I will add more videos in the future, but this one had many requests:

Keyhole / working corner tutorial: http://youtube.com/watch?v=VQ-qIyScA5o

2 Keyhole / working corner full speed examples: http://www.youtube.com/watch?v=Hm6mpS7XL04


----------



## Lotsofsloths (Nov 22, 2007)

Thats amazing, using 4 look last layer, but still achieving sub 30.


----------



## AvGalen (Nov 22, 2007)

My best average is about 23.50 and my best single solve is 16.5 (lucky) and 19.8 (normal).

Some (really fast) people have posted videos of sub-20 averages with beginners method!

The biggest trick to achieving good times is to have no delays.


----------



## Lotsofsloths (Nov 22, 2007)

imagine the power of learning all the OLLs and PLLs


----------



## AvGalen (Nov 22, 2007)

Yes, I often *imagine* I have the required power to learn all the OLLs and PLLs


----------



## Lotsofsloths (Nov 29, 2007)

well, I know all PLLs, and am working on OLL, and I'm 12 >.<
If i can do it, you can do it


----------



## slncuber21 (Dec 29, 2007)

AvGalen said:


> I will add more videos in the future, but this one had many requests:
> 
> Keyhole / working corner tutorial: http://youtube.com/watch?v=VQ-qIyScA5o
> 
> 2 Keyhole / working corner full speed examples: http://www.youtube.com/watch?v=Hm6mpS7XL04



that is a good explanation of it cuz i actually understood it !  good for me and you!


----------



## Dcuber (Feb 14, 2008)

U got some mad skillz!XD


----------



## Swordsman Kirby (Feb 15, 2008)

AvGalen said:


> The biggest trick to achieving good times is to have no delays.



Yeah, I remember when I discovered look-ahead for the second layer.

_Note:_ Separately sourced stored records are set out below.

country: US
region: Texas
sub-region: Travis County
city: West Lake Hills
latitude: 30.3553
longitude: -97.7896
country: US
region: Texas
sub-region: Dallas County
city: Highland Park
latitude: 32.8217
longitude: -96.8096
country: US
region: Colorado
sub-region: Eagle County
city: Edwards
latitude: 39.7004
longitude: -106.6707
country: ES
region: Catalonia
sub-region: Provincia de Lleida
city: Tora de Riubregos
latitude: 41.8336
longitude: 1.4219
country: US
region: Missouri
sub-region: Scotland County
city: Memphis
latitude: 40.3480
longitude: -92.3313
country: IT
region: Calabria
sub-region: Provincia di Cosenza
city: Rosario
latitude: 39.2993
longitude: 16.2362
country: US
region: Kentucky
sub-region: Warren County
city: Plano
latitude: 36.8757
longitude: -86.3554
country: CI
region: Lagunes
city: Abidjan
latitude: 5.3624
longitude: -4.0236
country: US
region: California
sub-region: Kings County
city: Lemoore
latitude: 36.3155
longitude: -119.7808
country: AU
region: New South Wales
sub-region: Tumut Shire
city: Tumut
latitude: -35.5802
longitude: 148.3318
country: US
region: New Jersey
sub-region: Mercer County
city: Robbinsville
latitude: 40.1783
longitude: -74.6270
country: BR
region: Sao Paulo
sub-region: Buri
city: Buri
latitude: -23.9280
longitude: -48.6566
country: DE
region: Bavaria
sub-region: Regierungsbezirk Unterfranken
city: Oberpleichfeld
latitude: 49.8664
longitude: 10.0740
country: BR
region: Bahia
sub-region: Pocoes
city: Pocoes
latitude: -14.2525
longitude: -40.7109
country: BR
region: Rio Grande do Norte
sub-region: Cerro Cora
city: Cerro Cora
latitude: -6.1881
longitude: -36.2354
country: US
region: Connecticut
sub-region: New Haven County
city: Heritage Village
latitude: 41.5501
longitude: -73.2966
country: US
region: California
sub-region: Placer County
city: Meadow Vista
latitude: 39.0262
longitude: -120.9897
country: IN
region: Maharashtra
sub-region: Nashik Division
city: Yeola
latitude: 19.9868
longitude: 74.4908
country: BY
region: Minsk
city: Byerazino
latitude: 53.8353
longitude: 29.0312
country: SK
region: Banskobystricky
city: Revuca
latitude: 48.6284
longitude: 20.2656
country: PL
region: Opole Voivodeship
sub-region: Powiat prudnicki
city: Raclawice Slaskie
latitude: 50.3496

It was probably one of the greatest insights I made myself (even though the top cubers were already doing so for Fridrich at the time).


----------



## AvGalen (Feb 18, 2008)

Just to brag a bit: I finally got a sub 25 average in a competition: 24.26.

That also means I am finally going to learn a "normal" speedsolve solution


----------